Selecting a bookmarks manager

Friday, Jan 18, 2019

Selecting a bookmarks manager

I stopped entering bookmarks into any kind of system around the time of the Delicious demise (Although I should still refer to it with its original del.icio.us URL).

What I do nowadays is just leave dozens and dozens of open tabs on my browsers (both my main Firefox browser in the desktop and Chrome on mobile), until it gets to be too much, and then I dump them into a markdown file in my vimwiki, using either the Export Tabs URLs add-on or the TabAttack extension, respectively.

Eventually I re-visit those sites, take a few notes about each one, and move them to their corresponding area of interest in my personal wiki.

I’ve decided to use a self-hosted option to replace this cumbersome process, in a way that allows me to make those brief notes, or even assign tags to a bookmark while I’m on my phone.

Awesome

The Awesome self-hosted page gives me three areas I could look at: Note-taking apps (like Turtl or Meemo), Read-it-later apps (like Wallabag or Nunux), or Link Sharing and Bookmarks proper (like Shaarli or Shiori).

Brief notes on features

Turtl

Full-featured; Android app, Firefox and Chromebook extensions. Allows separate spaces. Shares can be of text, picture, or bookmark type; it’s not clear if I can mix and match (i.e. add comments to a bookmark).

Attractive grid layout.

Meemo

Perhaps too simple. Not very attractive layout. Allows links and comments, and tagged notes.

Joplin

Inspired by Evernote.
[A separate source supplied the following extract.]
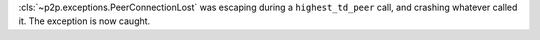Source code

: :cls:`~p2p.exceptions.PeerConnectionLost` was escaping during a ``highest_td_peer`` call, and
crashing whatever called it. The exception is now caught.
Has a web clipper. Desktop app or terminal interface, or mobile app; no web ui.

Pinry

Very attractive layout, similar to Pinterest. Tags, fetches webpages when saving. Built on Django. Very little documentation.

Shaarli

Minimal interface a little unattractive. Very focused on bookmarks and their description and tags. Interesting features: one button for showing a QR code with the link; one button to look up the URL in the WayBack Machine (very useful for common dead links); filter all URLs that haven’t been tagged. Android app, bookmarklet and browser plugin. Private or public notes. Condensed or expanded view. Maybe looks a bit better on mobile.

Shiori

Command line or web. Single binary (Go) plus SQLite database. Tags. Simple but attractive interface. List and grid views. Light and dark modes. Caches bookmarks, downloading an image, an excerpt, and a simplified view of the page. Powerful CLI: add tags, list bookmarks with a tag, etc.

Wallabag

Attractive interface. Mobile apps, browser plugins, interfaces with RSS reader. API. Extracts content and displays it in easy-to-read format.

Nunux keeper

Command line interface or nice web app. Colored tags. Extracting the page content is optional (allows just bookmarking with a screenshot or downloading the content and images). CLI doesn’t seem too powerful.

Trial installation

I tried to install Turtl, getting the server to install, but I had some trouble with the Web Javascript client: I could get it to show the little turtle shell icon, and a black bar, but nothing else. Documentation was pretty sparse, and all of the comments and tutorials I could find were for an old, Lisp-based version.

I then installed both Shaarli (a traditional PHP app), and Shiori (a new-fangled single-file Go app) on their own LXC containers. Although Shiori looks more modern and polished, there was a show-stopper: its inability to edit a URL once entered. I sometimes edit URLs to remove referal attributes, or to replace a link to an aggregator with one to the actual site.

Conclusion

I don’t need the complexity of the read-it-later apps, or the full features of the evernote-replacements; I could use Pinry as a self-hosted Pinterest replacement, eventually (not looking forward to trying to install it, due to its lack of documentation).

I ended up putting Shaarli into production, once I imported all links I had lying around, and fixed the few tags I’d already assigned to them. It has just the right mix of features that I need in order to clean up the backlog of articles I want to read, or reference material I need to sort into their place in my personal wiki. And I found out a nice theme that could replace the current one, whenever I find time to update.